# WHAT TO DO
1. In the aquarium forum thread, starting at "1 - 15 of 15" and ending at "it up? Thanks!", rewrite the passage so that "garage" replaces "shed".
2. Extend the forum thread about bringing an old fish tank back into use, continuing from the point at which it stops.
DOCUMENT TEXT Start Marker
Tropical Fish Keeping banner

1 - 15 of 15 Posts

·
Registered
Joined
·
41 Posts
Discussion Starter #1
Hello! Thank you for letting me join your community. I was really into the hobby many years ago until life circumstances changed and the tanks had to go. Life has stabilized and I am ready to start up again. I got my 29 gal tank out of the shed and have dusted it off, and am looking for suggestions for putting an older tank back into use. I don't want to miss anything. I will be checking for leaks before I add fish!

I haven't used any cleansers on the tank, obviously, but is wet paper towels the only thing I can use to clean it up? Thanks!
 

·
Registered
Joined
·
5,201 Posts
Welcome to the forum. I'm glad you passed the entrance exam :)

Wet paper towel is all I've ever used.
 
  • Like
Reactions: earthgirl

·
Banned
Joined
·
766 Posts
In the past when I needed to really clean a used tank I used Apple Vinegar. It did wonders on getting rid of old scum build up and doesn't really leave anything that can hurt your fish.

It's worth it if you can take it outside and hose it down with a garden hose.

EDIT: If you have old gravel in your tank I suggest removing it, throwing it away, and then getting new gravel. I've heard/come across several reports from people who pulled out used tanks, used the existing gravel and ended up with high ammonia/nitrates. Not sure what is going on causing it. It may be there is still stuff left over in the rocks that dried out and as you add water it can soften/decompose putting stuff out into your tank.
DOCUMENT TEXT End Marker
DATASET CONTENT Start Marker
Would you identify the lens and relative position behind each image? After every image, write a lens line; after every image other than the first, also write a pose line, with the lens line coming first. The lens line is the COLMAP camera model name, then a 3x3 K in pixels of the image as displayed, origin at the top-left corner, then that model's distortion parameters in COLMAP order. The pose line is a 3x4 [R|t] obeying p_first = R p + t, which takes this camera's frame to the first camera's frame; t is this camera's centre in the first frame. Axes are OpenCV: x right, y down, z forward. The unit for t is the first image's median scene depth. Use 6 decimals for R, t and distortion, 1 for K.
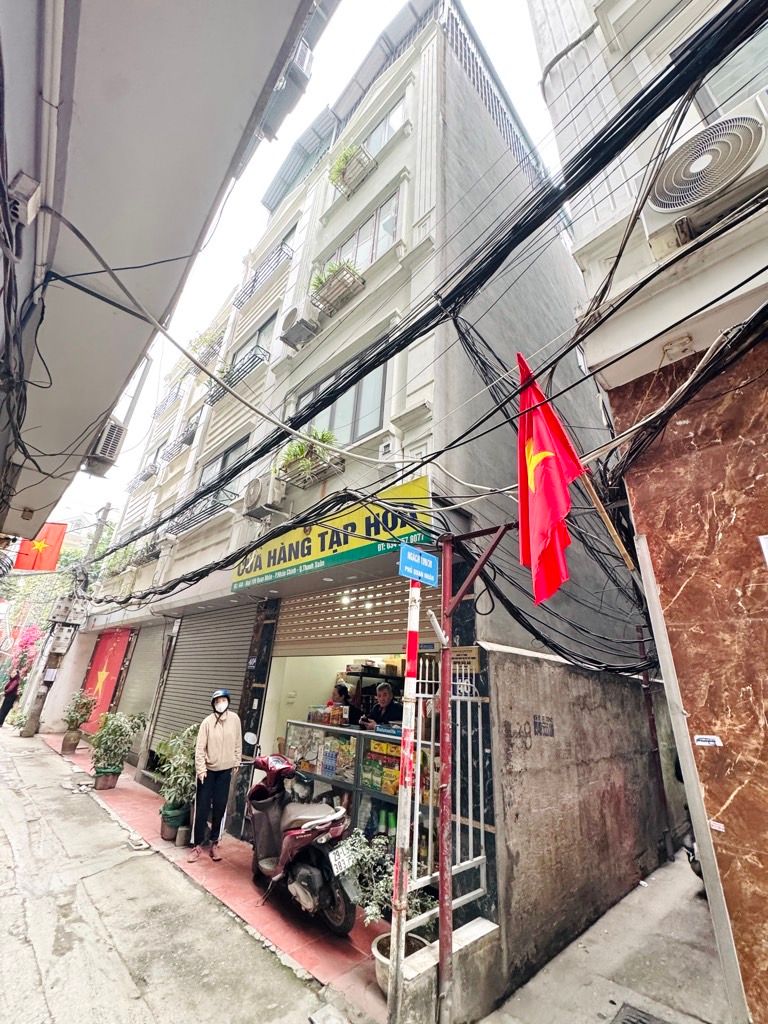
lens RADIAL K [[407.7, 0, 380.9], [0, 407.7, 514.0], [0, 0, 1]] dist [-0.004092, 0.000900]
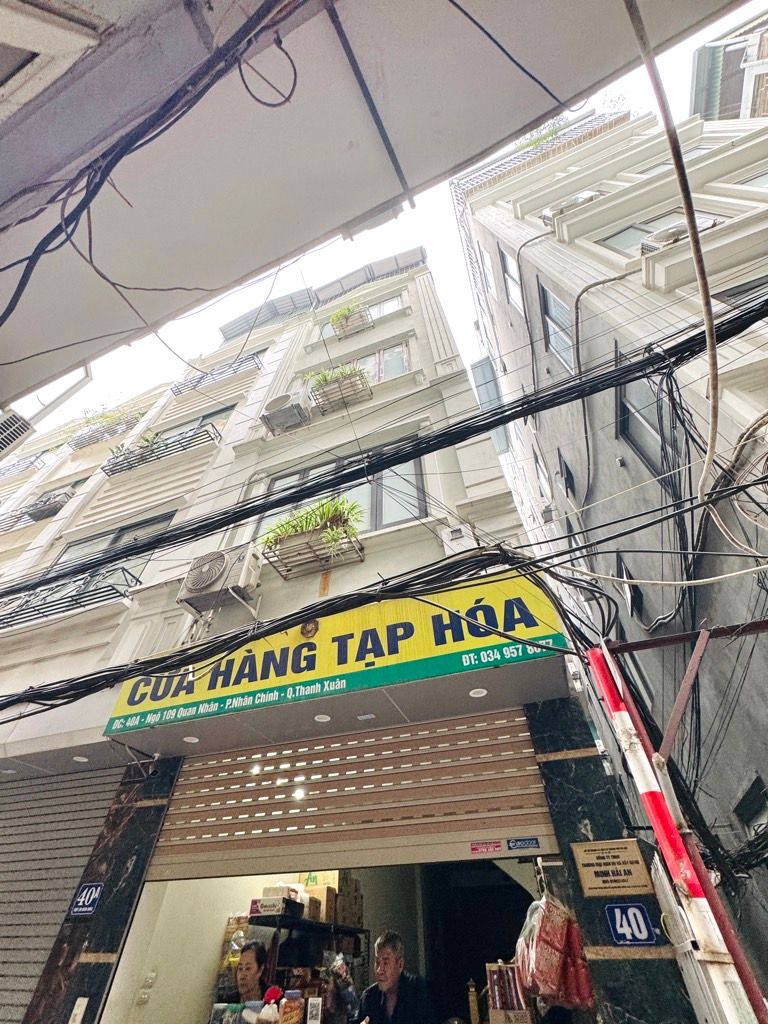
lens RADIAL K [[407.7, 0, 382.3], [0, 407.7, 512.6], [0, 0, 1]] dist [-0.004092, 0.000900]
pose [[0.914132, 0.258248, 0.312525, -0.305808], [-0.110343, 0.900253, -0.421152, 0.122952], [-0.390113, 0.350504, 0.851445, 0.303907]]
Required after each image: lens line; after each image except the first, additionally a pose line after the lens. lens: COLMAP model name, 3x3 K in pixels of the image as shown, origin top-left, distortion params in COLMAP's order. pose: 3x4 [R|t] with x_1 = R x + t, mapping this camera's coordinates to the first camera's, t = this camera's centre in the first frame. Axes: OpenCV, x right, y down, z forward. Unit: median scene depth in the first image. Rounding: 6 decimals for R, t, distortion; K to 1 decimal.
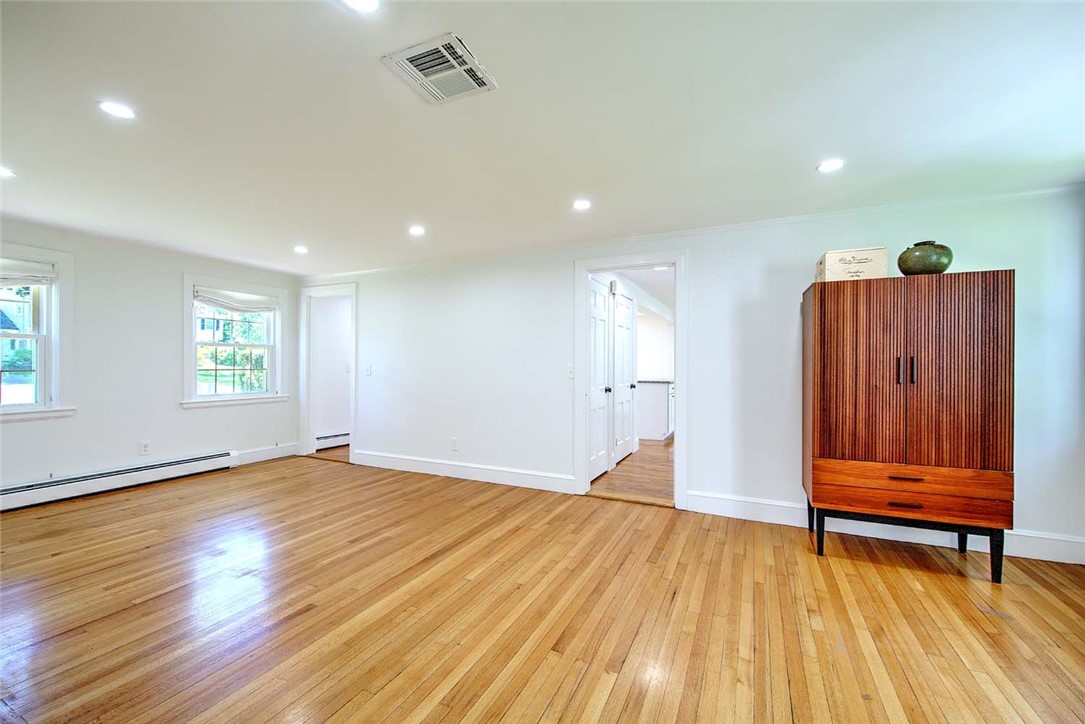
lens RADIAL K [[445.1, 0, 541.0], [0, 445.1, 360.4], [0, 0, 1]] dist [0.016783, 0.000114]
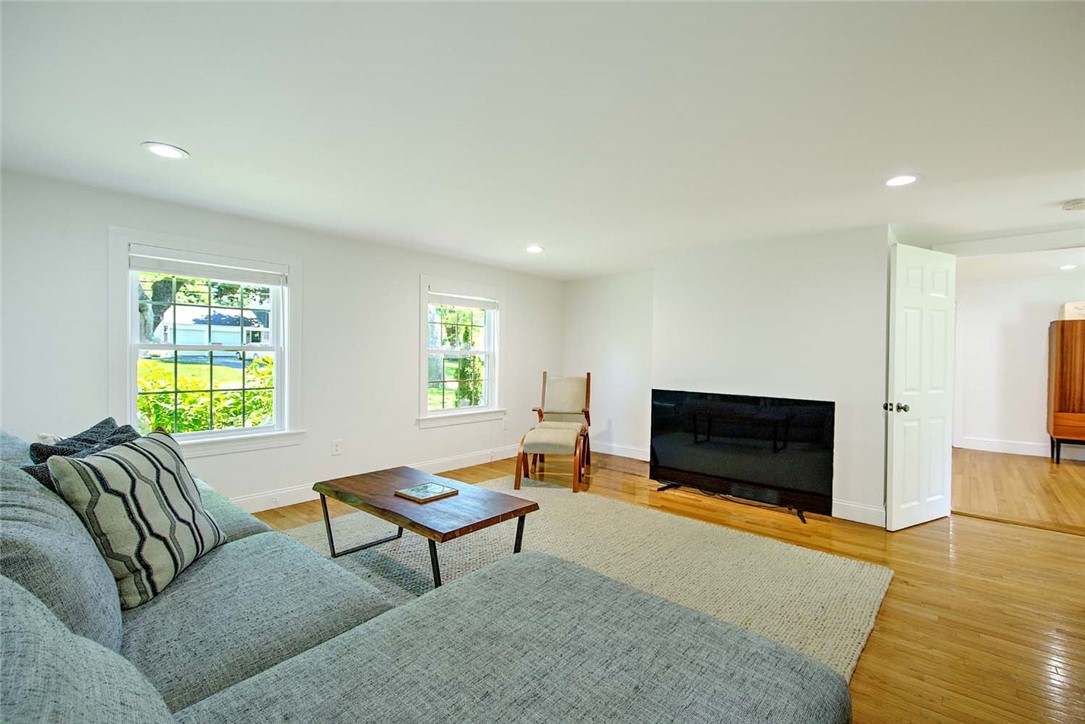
DATASET CONTENT End Marker
# YOUR WRITTEN ANSWERS
1.
1 - 15 of 15 Posts

·
Registered
Joined
·
41 Posts
Discussion Starter #1
Hello! Thank you for letting me join your community. I was really into the hobby many years ago until life circumstances changed and the tanks had to go. Life has stabilized and I am ready to start up again. I got my 29 gal tank out of the garage and have dusted it off, and am looking for suggestions for putting an older tank back into use. I don't want to miss anything. I will be checking for leaks before I add fish!

I haven't used any cleansers on the tank, obviously, but is wet paper towels the only thing I can use to clean it up? Thanks!

2.
 
  • Like
Reactions: earthgirl

·
Registered
Joined
·
41 Posts
Discussion Starter #5
Great question! Previously I did no live plants but I'm kinda considering it this time. What do you think? What considerations do I have when making that decision?
 

·
Registered
Joined
·
2,010 Posts
Great question! Previously I did no live plants but I'm kinda considering it this time. What do you think? What considerations do I have when making that decision?
Welcome to the forum!

Plants provide so many benefits, the largest initially being that they suck up ammonia immediately, no need for a classic cycle setup as they circumvent the nitrogen cycle. The more plants the better. Add substrate (sand is a good choice) water, plants and fish (in small groups a few weeks apart).

Considerations, lighting and fertilization. If you have an old light hood you can probably get replacement bulbs that are in the 6,000kelvin to 7,000kelvin range (plant friendly lights) and something like seachem's flourish comprehensive (full range fertilizer) for a weekly dosing.

Jeff.
 

·
Registered
Joined
·
41 Posts
Discussion Starter #7
Excellent information, thank you! I'm excited!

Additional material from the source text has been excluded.